What Are The Risks of High Leverage?
Leverage allows investors to borrow money from the broker. You can get a significant amount from your broker after paying an initial margin even without owning the underlying asset.
Back in the day, brokers, we’re able to offer as high as 400:1. With this leverage ratio, you only have to deposit a margin of $250 and you can take control of as much as $100,000 that you can use to open multiple positions.
But in 2010, there was a regulation that limits the leverage ratio offered by brokers, particularly in the United States. The leverage ratio went down to 50:1, but this amount is still large. With this leverage ratio, you pay the initial deposit of $250 and you get to have $12,500 in your trading account.
Picking The Right Leverage Level
- Before you use leverage, you must understand several rules so you can pick the right leverage level for you. There are three rules that you should follow;
- As much as possible, maintain a low leverage level.
- Utilize trailing stops because it helps reduce the downside of trading and also enhances the protection of your capital.
- Limit the capital to 1-2% of your overall trading capital every time you open a trading position.

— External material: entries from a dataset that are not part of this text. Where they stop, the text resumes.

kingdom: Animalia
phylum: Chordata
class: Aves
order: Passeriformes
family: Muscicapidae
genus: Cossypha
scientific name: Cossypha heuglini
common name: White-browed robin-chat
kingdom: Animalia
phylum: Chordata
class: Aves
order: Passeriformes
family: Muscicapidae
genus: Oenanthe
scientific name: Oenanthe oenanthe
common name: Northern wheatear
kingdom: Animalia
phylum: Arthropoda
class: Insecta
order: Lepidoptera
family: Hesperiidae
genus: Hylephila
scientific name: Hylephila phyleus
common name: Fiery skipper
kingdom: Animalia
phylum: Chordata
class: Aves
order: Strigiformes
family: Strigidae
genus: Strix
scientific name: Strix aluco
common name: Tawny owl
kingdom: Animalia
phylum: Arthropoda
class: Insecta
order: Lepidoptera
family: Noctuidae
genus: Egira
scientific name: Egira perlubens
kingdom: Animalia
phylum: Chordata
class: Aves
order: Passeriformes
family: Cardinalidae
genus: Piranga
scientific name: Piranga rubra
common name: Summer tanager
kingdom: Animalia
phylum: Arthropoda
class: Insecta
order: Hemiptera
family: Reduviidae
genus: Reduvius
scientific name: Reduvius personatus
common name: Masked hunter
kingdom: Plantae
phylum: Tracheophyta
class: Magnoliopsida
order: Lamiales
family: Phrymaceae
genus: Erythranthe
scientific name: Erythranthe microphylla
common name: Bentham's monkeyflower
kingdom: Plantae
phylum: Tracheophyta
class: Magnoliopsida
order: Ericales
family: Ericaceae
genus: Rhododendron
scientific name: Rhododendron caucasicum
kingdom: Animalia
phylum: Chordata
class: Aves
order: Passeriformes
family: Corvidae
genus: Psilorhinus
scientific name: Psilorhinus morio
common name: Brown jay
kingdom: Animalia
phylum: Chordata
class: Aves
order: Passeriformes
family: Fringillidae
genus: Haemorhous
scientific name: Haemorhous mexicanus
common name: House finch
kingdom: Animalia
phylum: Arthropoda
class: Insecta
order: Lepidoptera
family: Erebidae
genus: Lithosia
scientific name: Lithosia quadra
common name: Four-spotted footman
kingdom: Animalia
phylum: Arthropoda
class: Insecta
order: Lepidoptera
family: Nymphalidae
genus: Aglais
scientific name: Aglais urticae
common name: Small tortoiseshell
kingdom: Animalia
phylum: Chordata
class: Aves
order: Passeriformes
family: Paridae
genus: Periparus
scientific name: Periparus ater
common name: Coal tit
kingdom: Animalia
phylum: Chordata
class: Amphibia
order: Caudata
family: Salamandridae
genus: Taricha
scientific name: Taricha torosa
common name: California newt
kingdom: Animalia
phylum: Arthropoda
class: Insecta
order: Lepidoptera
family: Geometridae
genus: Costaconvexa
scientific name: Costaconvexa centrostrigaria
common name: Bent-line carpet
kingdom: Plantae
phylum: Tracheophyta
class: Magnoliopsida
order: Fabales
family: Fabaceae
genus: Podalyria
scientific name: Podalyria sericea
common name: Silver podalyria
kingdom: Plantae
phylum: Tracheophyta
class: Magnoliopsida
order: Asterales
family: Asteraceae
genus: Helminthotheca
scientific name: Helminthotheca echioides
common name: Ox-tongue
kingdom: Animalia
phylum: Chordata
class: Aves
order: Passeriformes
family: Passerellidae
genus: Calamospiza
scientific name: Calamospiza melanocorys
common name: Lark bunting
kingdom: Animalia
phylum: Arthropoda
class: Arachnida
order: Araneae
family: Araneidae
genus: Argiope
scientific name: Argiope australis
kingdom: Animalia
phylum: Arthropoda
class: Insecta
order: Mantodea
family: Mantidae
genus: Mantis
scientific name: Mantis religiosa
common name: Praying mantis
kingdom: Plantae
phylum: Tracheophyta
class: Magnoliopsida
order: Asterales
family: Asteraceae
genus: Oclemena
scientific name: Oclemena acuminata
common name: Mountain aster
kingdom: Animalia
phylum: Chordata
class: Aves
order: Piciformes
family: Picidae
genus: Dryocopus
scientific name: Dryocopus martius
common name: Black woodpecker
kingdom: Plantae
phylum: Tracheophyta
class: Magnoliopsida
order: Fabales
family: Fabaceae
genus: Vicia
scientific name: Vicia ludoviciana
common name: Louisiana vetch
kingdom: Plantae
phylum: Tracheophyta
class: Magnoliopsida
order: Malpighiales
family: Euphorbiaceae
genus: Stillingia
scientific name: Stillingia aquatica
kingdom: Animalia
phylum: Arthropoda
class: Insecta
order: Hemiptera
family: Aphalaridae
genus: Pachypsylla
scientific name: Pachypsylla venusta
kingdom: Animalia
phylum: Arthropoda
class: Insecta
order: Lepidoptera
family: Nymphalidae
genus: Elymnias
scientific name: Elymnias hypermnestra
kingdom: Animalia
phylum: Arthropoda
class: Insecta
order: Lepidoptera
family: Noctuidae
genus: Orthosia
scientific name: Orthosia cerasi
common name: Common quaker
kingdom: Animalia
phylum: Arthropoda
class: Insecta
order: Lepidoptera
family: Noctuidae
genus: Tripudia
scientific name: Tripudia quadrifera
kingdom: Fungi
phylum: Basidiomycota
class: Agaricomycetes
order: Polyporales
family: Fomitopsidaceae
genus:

It is important to choose the level of leverage that you are most comfortable with. If you don’t like taking too many risks and consider yourself a conservative trader, you can lower your leverage to 5:1 up to 10:1. This type of leverage is also applicable to those who are still learning to trade.
Limit Stops and Trailing Stops
If you want to protect your trading capital, you can use the trailing stops or limit stops because they are very reliable in reducing the losses whenever your trade turns sour. With the use of limit stops, traders can limit the possible losses as they learn more about the financial market and how to properly trade. Limit and trailing stops are very important because it also reduces the emotions that are involved in trading. This gives time to traders to have a breather away from their computer and unnecessary emotions when trading.
The Importance of the Right Leverage Level
Leverage is a powerful tool when trading CFDs. It allows you to open huge trading positions without the need to pay huge initial deposits or own the underlying asset. But you must remember to use it appropriately. You must determine the right leverage level based on your risk tolerance, experience, and comfort. Also, do not forget to use trailing stops and limit stops to protect your capital.
Breaking point and following stops are vital in light of the fact that it additionally decreases the feelings that are associated with exchanging. This offers time to dealers to have a breather away from their PC and pointless feelings when exchanging.